BEGIN Records for this exercise

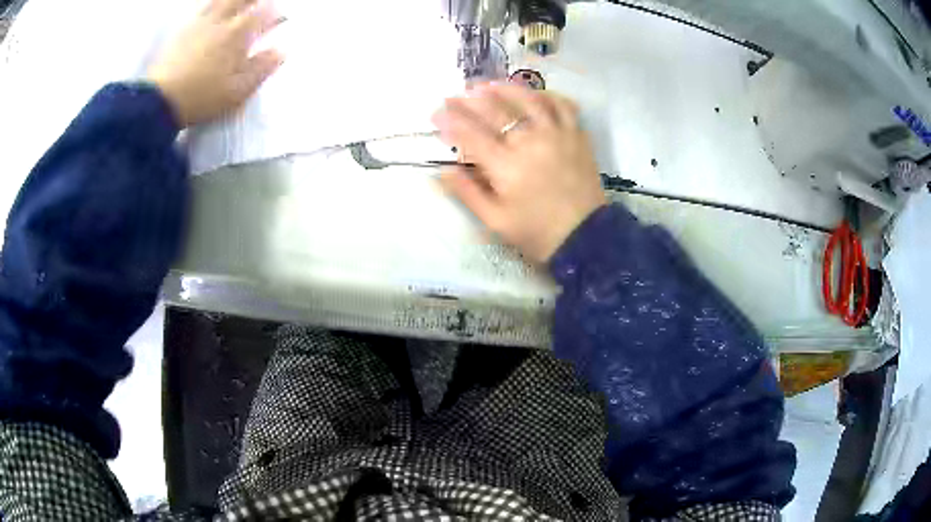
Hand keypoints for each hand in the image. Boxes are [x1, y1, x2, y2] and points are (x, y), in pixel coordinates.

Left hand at [147, 0, 284, 127]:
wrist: (159, 101)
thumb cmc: (201, 98)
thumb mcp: (236, 91)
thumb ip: (261, 69)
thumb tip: (282, 51)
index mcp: (237, 35)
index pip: (263, 13)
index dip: (274, 12)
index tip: (280, 17)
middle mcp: (220, 21)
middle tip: (261, 3)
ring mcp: (199, 23)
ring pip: (220, 0)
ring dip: (233, 0)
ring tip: (238, 4)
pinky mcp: (182, 30)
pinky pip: (201, 8)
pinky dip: (212, 4)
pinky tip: (213, 8)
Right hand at [432, 84, 605, 265]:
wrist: (585, 237)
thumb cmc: (536, 232)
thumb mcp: (495, 221)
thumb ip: (467, 192)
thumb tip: (441, 171)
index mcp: (506, 165)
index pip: (470, 133)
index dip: (450, 120)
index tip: (436, 113)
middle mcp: (530, 141)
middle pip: (494, 110)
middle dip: (469, 100)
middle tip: (455, 95)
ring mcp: (557, 134)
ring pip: (528, 99)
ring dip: (504, 88)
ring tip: (488, 85)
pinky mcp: (577, 135)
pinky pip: (562, 105)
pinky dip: (547, 95)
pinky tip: (535, 94)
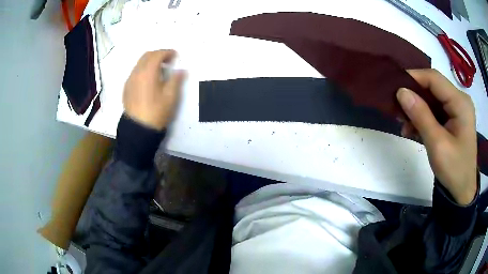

END Records for this exercise

Would you please filter the lines above and copy every one that includes "middle"?

Answer area =
middle mcp: (220, 21)
middle tip: (261, 3)
middle mcp: (530, 141)
middle pip: (494, 110)
middle dip: (469, 100)
middle tip: (455, 95)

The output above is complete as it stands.